How can the results of this study affect clinical practice? The critical issue still remains regarding the selection of patients who would achieve greater benefit from Y90RE, in comparison to conventional treatments. Again, RCTs are lacking and at present this question cannot be answered. As stated by the investigators, this study captured patients accepting Y90RE as an experimental treatment, being suboptimal candidates for both TACE and sorafenib, although “suboptimal” was not defined and the inclusion criteria only specified that these patients were originally referred for transplantation and excluded for tumor extension.

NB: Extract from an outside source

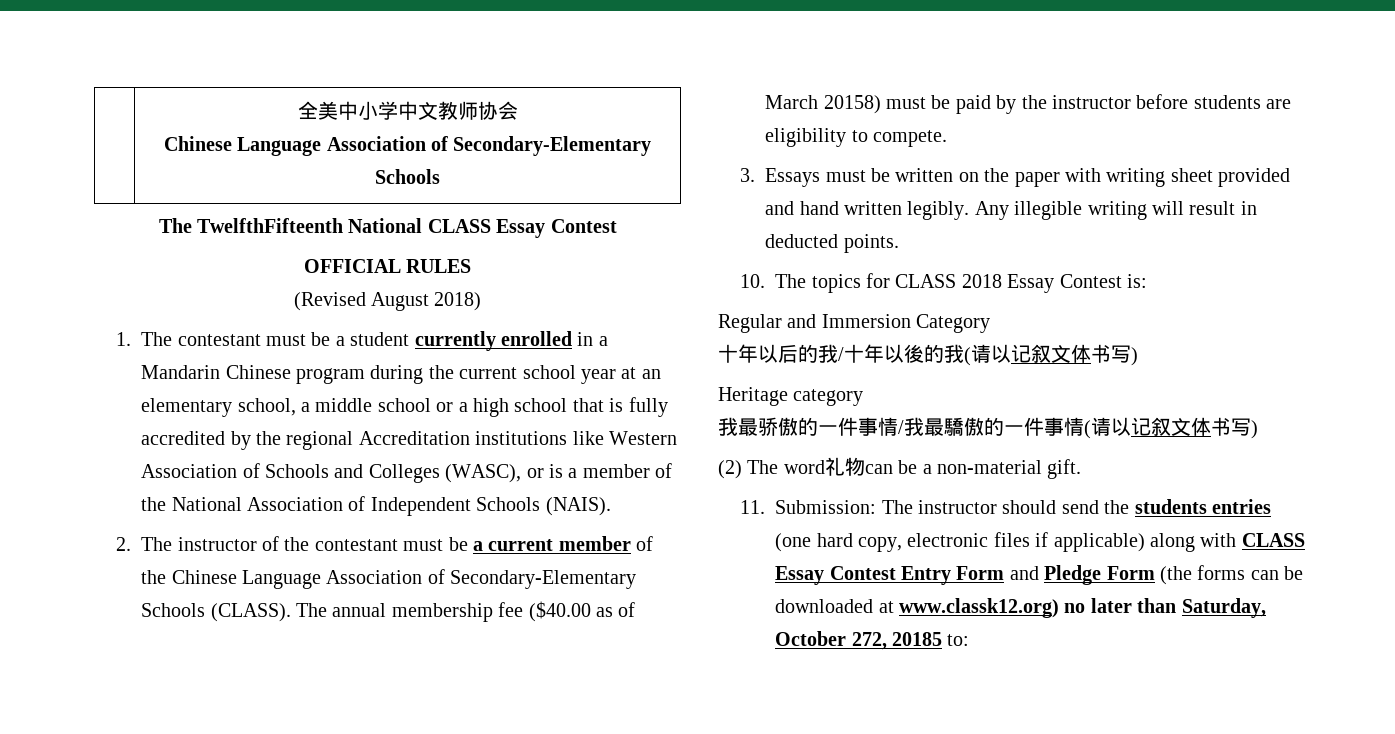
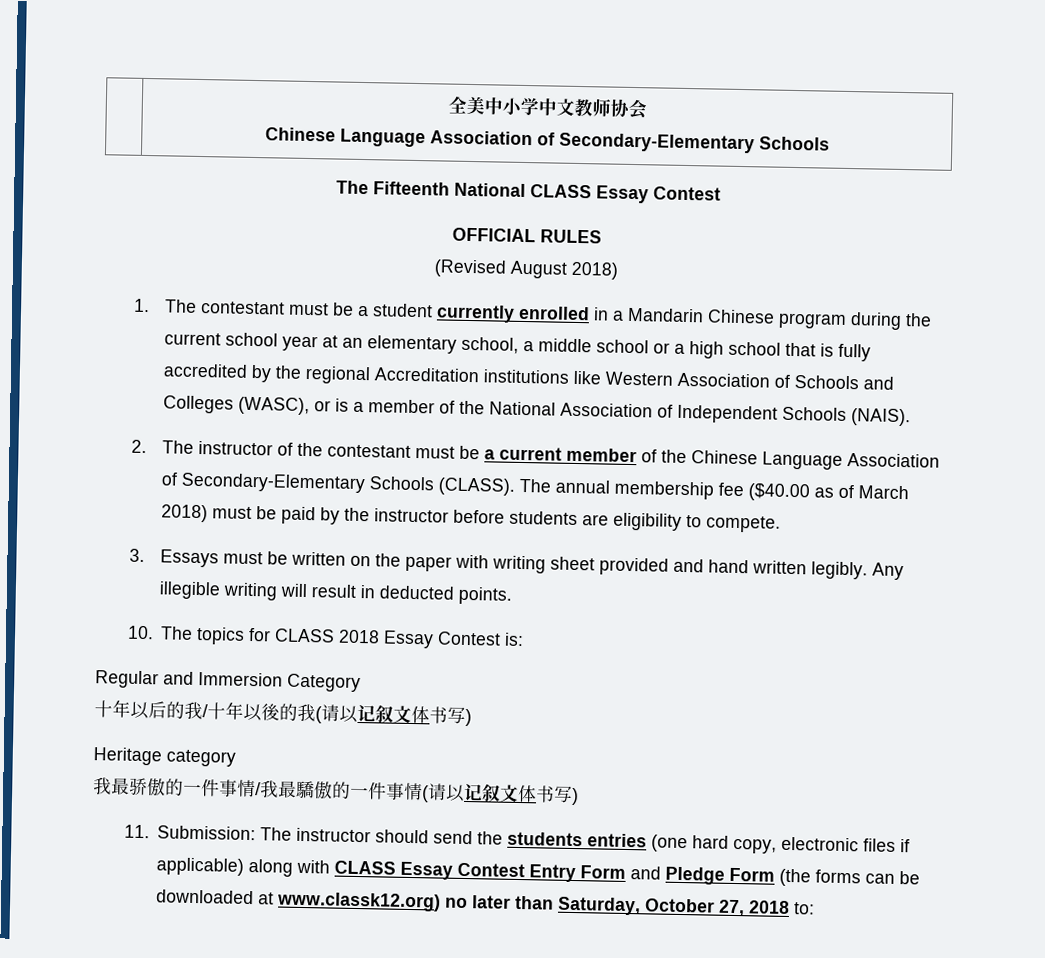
[196,218,343,233] TwelfthFifteenth -> [372,181,450,196] Fifteenth
[823,95,881,114] 20158) -> [161,504,209,523] 2018)
[718,457,1082,479] // (2) The word礼物can be a non-material gift. -> (579, 796) none
[851,632,942,650] 272, 20185 -> [718,899,791,917] 27, 2018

The majority of these patients had 2-3 (48.1%) and >3 nodules (21.1%), exceeding both the Milan criteria and most likely the up-to-seven criterion,11 with largest tumor diameter up to 150 mm in the whole population and 120 mm in intermediate-stage HCC. Because it has been demonstrated and it is common clinical experience that tumor burden greatly affects the efficacy of TACE for intermediate HCCs, it might be reasonable to consider Y90RE as a valid alternative option for these patients. For selecting patients based on tumor burden, the up-to seven criterion, which has been previously proposed by the same investigators of this study, could be reasonably adopted. This criterion combines the number of nodules and the size of the largest tumor, with the sum being no more than 7. Then, patients in Child-Pugh A status, exceeding the up-to-seven limit, without ascites or jaundice and Eastern Cooperative Oncology Group PS0 could be considered for Y90RE. The possibility of using Y90RE as a second-line option for selected patients not responding to two to three TACE cycles, still maintaining a preserved liver function, should also be investigated in the future. In advanced HCCs, the subgroup of patients with peripheral limited PVT in Child-Pugh class A, which may be considered an overlap between intermediate and advanced stages, represents the clinical setting where Y90RE has provided the most favorable results, in comparison to systemic treatment, and should strongly be considered.
In conclusion, the study by Mazzaferro et al.10 adds further data for proposing the application of this expensive procedure into the appropriate clinical setting, but further relevant data for defining the eventual introduction in the therapeutic algorithm of the guidelines are expected from ongoing clinical trials.